Imagine a parallel universe… there’s an earth there too, and everything is pretty similar. They’re going through a C19 pandemic as well, but it’s a little different. On that parallel earth, the virus behaves quite differently. There, it’s very, very contagious. So contagious, in fact, that by the time people realized it even existed, everyone already had it. The good news is that as contagious as it was, it seemed relatively harmless. No big deal.

Except, as time went on, it was realized that the longer it lingered in your body, the worse it got. It’d mutate inside of you and, over time, make you sicker and sicker. The fact it mutated so easily made it difficult to formulate a vaccine… but, great news, there was a simple way to purge this thing; the more you associated with other people, the better the outcomes. It seemed that people breathing all over each other and sharing their exhaust would provide others with the anti-virus tools their bodies needed to heal… and, the more variety you got, the better.

The provincial health orders went out; nobody go to work; instead, congregate with as many people as you can. Big, thick crowds, ideally strangers. Pack the gyms, sweat… and breathe all over each other. Tight spaces with little ventilation are ideal. Spread the goodness around. Party on. Spend as much time with as many different people as you can. It’s for the greater good.

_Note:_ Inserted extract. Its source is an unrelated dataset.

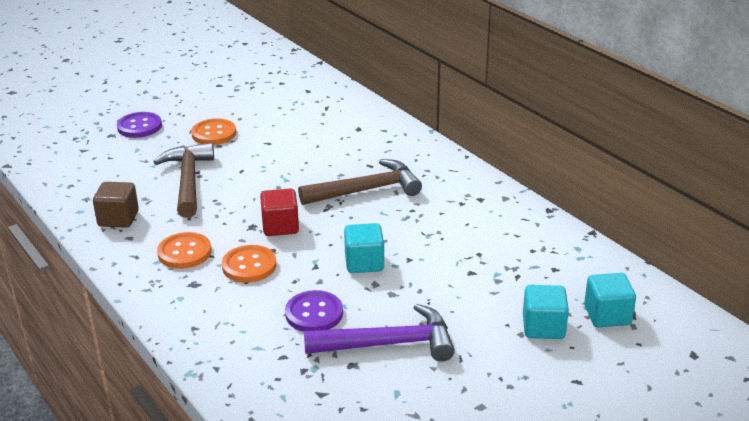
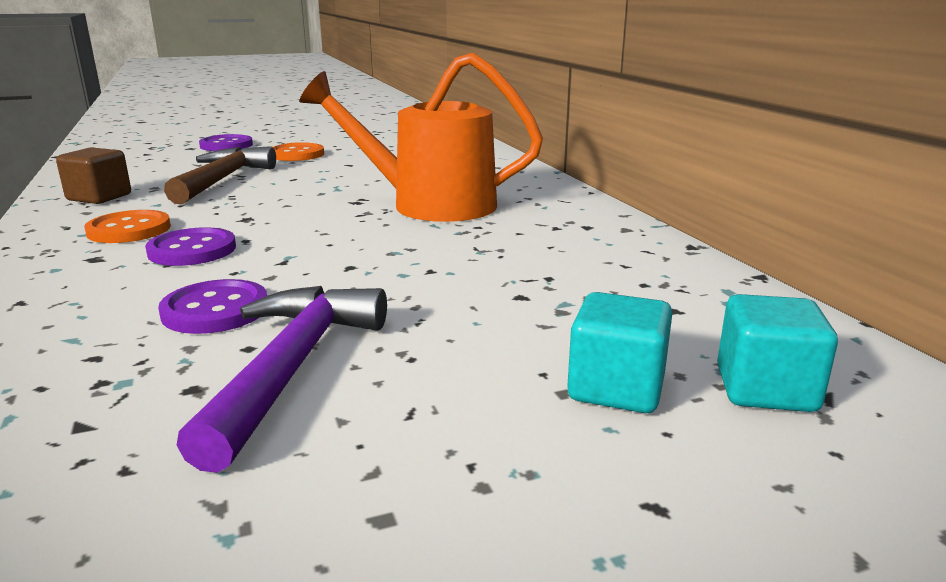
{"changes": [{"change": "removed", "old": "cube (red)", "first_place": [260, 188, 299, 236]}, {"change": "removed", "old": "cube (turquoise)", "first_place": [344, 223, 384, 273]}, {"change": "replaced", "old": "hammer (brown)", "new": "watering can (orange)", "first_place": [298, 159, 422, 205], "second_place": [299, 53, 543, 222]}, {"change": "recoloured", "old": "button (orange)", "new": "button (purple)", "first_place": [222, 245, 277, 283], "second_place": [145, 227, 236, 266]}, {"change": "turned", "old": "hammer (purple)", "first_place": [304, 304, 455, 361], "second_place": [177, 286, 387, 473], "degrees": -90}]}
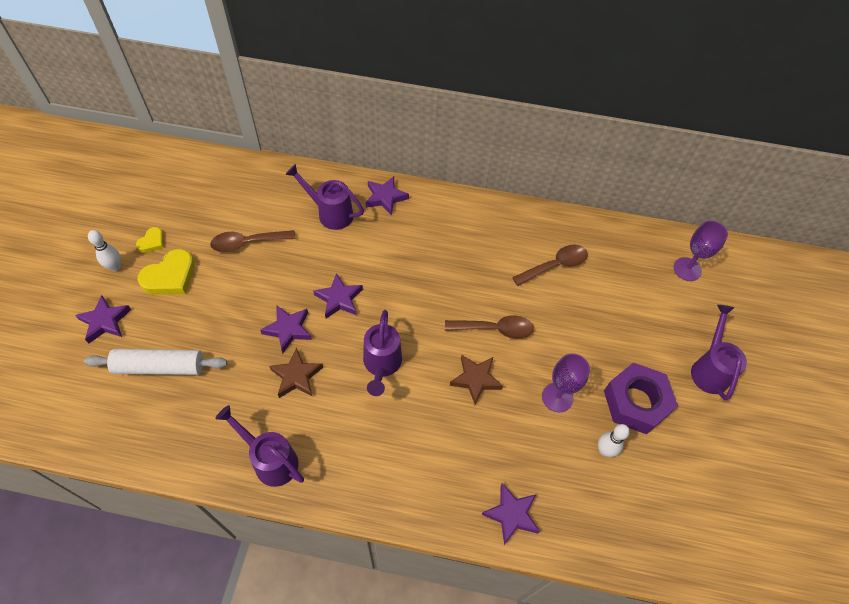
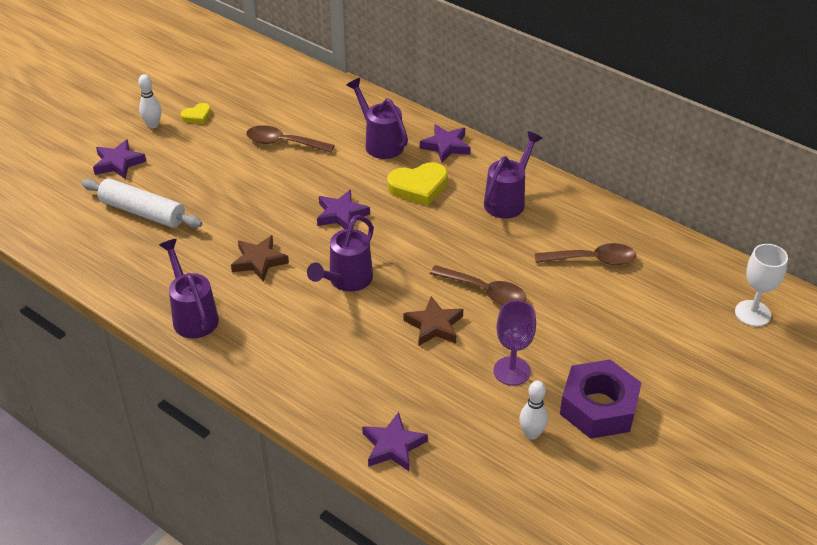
{"changes": [{"change": "removed", "old": "star (purple)", "first_place": [260, 305, 312, 353]}, {"change": "moved", "old": "heart (yellow)", "first_place": [138, 249, 195, 295], "second_place": [387, 162, 448, 206]}, {"change": "moved", "old": "watering can (purple)", "first_place": [691, 305, 747, 400], "second_place": [484, 131, 543, 218]}, {"change": "recoloured", "old": "goblet (purple)", "new": "goblet (white)", "first_place": [674, 221, 728, 281], "second_place": [735, 244, 788, 327]}]}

The government begins offering people 2 grand a month to not work, but instead… just socialize. Wealthy people rent out entire venues… clubs downtown, Rogers Arena… even BC Place. Come one, come all – free food and drinks (within reason) as long as you promise to stay at least 3 hours and mingle with as many strangers as you can. Tens of thousands of people show up every night; needless to say, this is embraced by a tremendous amount of people. This year becomes the best and most memorable time of their lives.

For others, though… it becomes a nightmare. For the introverts of the world, being forced to party and mingle – with strangers, no less – is as far out of their comfort zone as it gets. Once in a while… maybe. But every single night?

So… these people start looking for ways to duck the orders… what if we don’t go out every night? What if it’s with a few people, not just huge crowds? What if it’s in a private place, not out in public? What if it’s with some people we know, not just all strangers?

“Covidiots!!”, yell the masses, “… stop trying to bend the rules. Stop trying to think you’re special. Get the hell out there, party and mingle and meet as many strangers as you can. It’s for the greater good!”

Crowds of people go door to door, banging on doors, shaming those who’ve chosen to stay home. “Save your books and chess and Netflix for next year!!”, they scream in your face, “It’s your responsibility! It’s your duty! Get the hell out here… come on man, there’s this great Rave going on in this warehouse in Chilliwack… like 5,000 people… it’s on till 6am!! Let’s go!!”

Personally, I am an affirmed introvert. I score 90% in those personality tests where it comes to introvert/extrovert. So, while for me, the isolation part of this pandemic has been no big deal, I’m well aware the mental toll this is taking on others. How would I feel having to go out every day, partying all night with a bunch of strangers? If we flip all of these circumstances around, how would I feel? When I think about what I just described, if I had to live like that… I think I’d be losing my mind. And so, I realize… that for people for whom that’s the norm, this has all been a significantly bigger struggle.

I know people who spend 200 days a year traveling… airports, airplanes and hotels are their norm; their safe space; their comfort zone. Being forced into this present experience is just as jarring as it’d be to me to have to leave this comfort zone of mine and party all day. Actually, it’s probably far more jarring for them; if the entire world is your office, your workspace, your play-zone… having all that disappear, pretty-much overnight… it’s a huge jolt.

I say all this because while I’m firmly on the “follow the rules/get the vaccine/wear a mask in public/this will soon be over” bandwagon, I realize that for a lot of people, it’s far more easily said than done.

Later this month, January 28th, will be the tenth anniversary of the “Bell’s Let’s Talk” campaign, which aims to raise awareness around mental illness. It’s very clear what this year’s topic of discussion will be, because long after the virus is physically gone from our lives, the mental impact will linger.

For the moment, it helps us all to put ourselves in other people’s shoes… because talk is cheap, but actions speak louder than those words… and while it’s very easy for people to preach to others “Stay home!”, that’s a difficult ask for many, and we need to understand that.

“What’s the big deal – just stay home” – it works for me, but it might not work for you…and I sympathise. And hopefully one day, sooner than later, you can all be throwing your big parties. Feel free to invite me; I’ll probably show up for a bit, say hi… and then stand by the wall for a while… and sneak out when no one’s looking.